Type out the entries again, keeping every word unchanged.

(RECORDS FOR THE TASK)

[Start of Attachment]

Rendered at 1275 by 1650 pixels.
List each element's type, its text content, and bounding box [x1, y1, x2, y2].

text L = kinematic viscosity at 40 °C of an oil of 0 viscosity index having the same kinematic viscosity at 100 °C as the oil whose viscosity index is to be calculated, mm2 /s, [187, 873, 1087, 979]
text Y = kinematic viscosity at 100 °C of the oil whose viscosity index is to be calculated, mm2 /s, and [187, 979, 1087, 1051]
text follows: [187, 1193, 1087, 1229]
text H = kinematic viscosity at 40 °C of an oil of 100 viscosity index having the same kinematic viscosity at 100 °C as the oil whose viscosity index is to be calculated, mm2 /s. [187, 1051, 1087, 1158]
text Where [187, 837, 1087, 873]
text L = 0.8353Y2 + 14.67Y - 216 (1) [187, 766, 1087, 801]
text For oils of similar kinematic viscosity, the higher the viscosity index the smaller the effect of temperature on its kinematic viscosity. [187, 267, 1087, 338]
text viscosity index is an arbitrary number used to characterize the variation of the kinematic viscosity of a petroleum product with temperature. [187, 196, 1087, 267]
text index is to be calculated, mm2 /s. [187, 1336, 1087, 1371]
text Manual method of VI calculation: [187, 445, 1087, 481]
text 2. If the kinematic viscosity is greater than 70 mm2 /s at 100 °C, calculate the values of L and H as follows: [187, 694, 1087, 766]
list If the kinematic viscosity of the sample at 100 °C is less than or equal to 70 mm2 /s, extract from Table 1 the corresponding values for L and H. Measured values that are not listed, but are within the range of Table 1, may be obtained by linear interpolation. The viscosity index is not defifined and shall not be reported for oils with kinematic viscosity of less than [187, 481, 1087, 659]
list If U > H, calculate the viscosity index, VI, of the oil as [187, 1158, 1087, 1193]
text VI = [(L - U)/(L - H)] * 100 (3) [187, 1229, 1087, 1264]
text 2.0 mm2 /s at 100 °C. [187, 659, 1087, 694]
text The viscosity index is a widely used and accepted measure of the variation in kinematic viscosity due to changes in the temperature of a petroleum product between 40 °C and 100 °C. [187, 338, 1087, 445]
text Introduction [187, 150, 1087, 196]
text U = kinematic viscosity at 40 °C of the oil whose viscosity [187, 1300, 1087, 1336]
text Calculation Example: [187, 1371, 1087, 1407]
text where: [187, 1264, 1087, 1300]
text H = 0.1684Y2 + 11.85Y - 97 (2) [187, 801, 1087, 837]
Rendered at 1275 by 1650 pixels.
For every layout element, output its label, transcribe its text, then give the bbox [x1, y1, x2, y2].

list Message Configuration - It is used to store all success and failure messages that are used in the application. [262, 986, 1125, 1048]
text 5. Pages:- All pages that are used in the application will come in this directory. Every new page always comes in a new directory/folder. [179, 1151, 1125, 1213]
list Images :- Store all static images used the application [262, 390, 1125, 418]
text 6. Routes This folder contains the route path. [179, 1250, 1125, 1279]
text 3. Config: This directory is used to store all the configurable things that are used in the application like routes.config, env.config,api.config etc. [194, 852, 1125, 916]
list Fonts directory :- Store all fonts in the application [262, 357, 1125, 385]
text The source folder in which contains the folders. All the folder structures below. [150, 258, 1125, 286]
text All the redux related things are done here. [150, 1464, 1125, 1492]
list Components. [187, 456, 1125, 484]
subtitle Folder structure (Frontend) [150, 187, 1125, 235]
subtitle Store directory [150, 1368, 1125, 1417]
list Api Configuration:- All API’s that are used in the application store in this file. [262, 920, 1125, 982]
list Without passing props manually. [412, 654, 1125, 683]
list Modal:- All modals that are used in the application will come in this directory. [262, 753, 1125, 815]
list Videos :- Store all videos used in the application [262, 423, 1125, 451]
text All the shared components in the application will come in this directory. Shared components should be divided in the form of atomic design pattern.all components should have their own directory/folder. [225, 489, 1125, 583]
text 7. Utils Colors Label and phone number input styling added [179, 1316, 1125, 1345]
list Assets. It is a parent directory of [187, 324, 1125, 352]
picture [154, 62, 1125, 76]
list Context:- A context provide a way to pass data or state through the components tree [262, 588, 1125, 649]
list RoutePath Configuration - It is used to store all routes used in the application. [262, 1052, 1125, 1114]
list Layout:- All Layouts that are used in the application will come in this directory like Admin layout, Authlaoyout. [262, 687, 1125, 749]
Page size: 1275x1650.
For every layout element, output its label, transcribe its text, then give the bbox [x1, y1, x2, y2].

[End of Attachment]

(THE COMPLETED TASK)
Rendered at 1275 by 1650 pixels.
List each element's type, its text content, and bounding box [x1, y1, x2, y2].

text L = kinematic viscosity at 40 °C of an oil of 0 viscosity index having the same kinematic viscosity at 100 °C as the oil whose viscosity index is to be calculated, mm2 /s, [187, 873, 1087, 979]
text Y = kinematic viscosity at 100 °C of the oil whose viscosity index is to be calculated, mm2 /s, and [187, 979, 1087, 1051]
text follows: [187, 1193, 1087, 1229]
text H = kinematic viscosity at 40 °C of an oil of 100 viscosity index having the same kinematic viscosity at 100 °C as the oil whose viscosity index is to be calculated, mm2 /s. [187, 1051, 1087, 1158]
text Where [187, 837, 1087, 873]
text L = 0.8353Y2 + 14.67Y - 216 (1) [187, 766, 1087, 801]
text For oils of similar kinematic viscosity, the higher the viscosity index the smaller the effect of temperature on its kinematic viscosity. [187, 267, 1087, 338]
text viscosity index is an arbitrary number used to characterize the variation of the kinematic viscosity of a petroleum product with temperature. [187, 196, 1087, 267]
text index is to be calculated, mm2 /s. [187, 1336, 1087, 1371]
text Manual method of VI calculation: [187, 445, 1087, 481]
text 2. If the kinematic viscosity is greater than 70 mm2 /s at 100 °C, calculate the values of L and H as follows: [187, 694, 1087, 766]
list If the kinematic viscosity of the sample at 100 °C is less than or equal to 70 mm2 /s, extract from Table 1 the corresponding values for L and H. Measured values that are not listed, but are within the range of Table 1, may be obtained by linear interpolation. The viscosity index is not defifined and shall not be reported for oils with kinematic viscosity of less than [187, 481, 1087, 659]
list If U > H, calculate the viscosity index, VI, of the oil as [187, 1158, 1087, 1193]
text VI = [(L - U)/(L - H)] * 100 (3) [187, 1229, 1087, 1264]
text 2.0 mm2 /s at 100 °C. [187, 659, 1087, 694]
text The viscosity index is a widely used and accepted measure of the variation in kinematic viscosity due to changes in the temperature of a petroleum product between 40 °C and 100 °C. [187, 338, 1087, 445]
text Introduction [187, 150, 1087, 196]
text U = kinematic viscosity at 40 °C of the oil whose viscosity [187, 1300, 1087, 1336]
text Calculation Example: [187, 1371, 1087, 1407]
text where: [187, 1264, 1087, 1300]
text H = 0.1684Y2 + 11.85Y - 97 (2) [187, 801, 1087, 837]
Rendered at 1275 by 1650 pixels.
For every layout element, output its label, transcribe its text, then give the bbox [x1, y1, x2, y2].

list Message Configuration - It is used to store all success and failure messages that are used in the application. [262, 986, 1125, 1048]
text 5. Pages:- All pages that are used in the application will come in this directory. Every new page always comes in a new directory/folder. [179, 1151, 1125, 1213]
list Images :- Store all static images used the application [262, 390, 1125, 418]
text 6. Routes This folder contains the route path. [179, 1250, 1125, 1279]
text 3. Config: This directory is used to store all the configurable things that are used in the application like routes.config, env.config,api.config etc. [194, 852, 1125, 916]
list Fonts directory :- Store all fonts in the application [262, 357, 1125, 385]
text The source folder in which contains the folders. All the folder structures below. [150, 258, 1125, 286]
text All the redux related things are done here. [150, 1464, 1125, 1492]
list Components. [187, 456, 1125, 484]
subtitle Folder structure (Frontend) [150, 187, 1125, 235]
subtitle Store directory [150, 1368, 1125, 1417]
list Api Configuration:- All API’s that are used in the application store in this file. [262, 920, 1125, 982]
list Without passing props manually. [412, 654, 1125, 683]
list Modal:- All modals that are used in the application will come in this directory. [262, 753, 1125, 815]
list Videos :- Store all videos used in the application [262, 423, 1125, 451]
text All the shared components in the application will come in this directory. Shared components should be divided in the form of atomic design pattern.all components should have their own directory/folder. [225, 489, 1125, 583]
text 7. Utils Colors Label and phone number input styling added [179, 1316, 1125, 1345]
list Assets. It is a parent directory of [187, 324, 1125, 352]
picture [154, 62, 1125, 76]
list Context:- A context provide a way to pass data or state through the components tree [262, 588, 1125, 649]
list RoutePath Configuration - It is used to store all routes used in the application. [262, 1052, 1125, 1114]
list Layout:- All Layouts that are used in the application will come in this directory like Admin layout, Authlaoyout. [262, 687, 1125, 749]
Page size: 1275x1650.
For every layout element, output its label, transcribe its text, then give the bbox [x1, y1, x2, y2].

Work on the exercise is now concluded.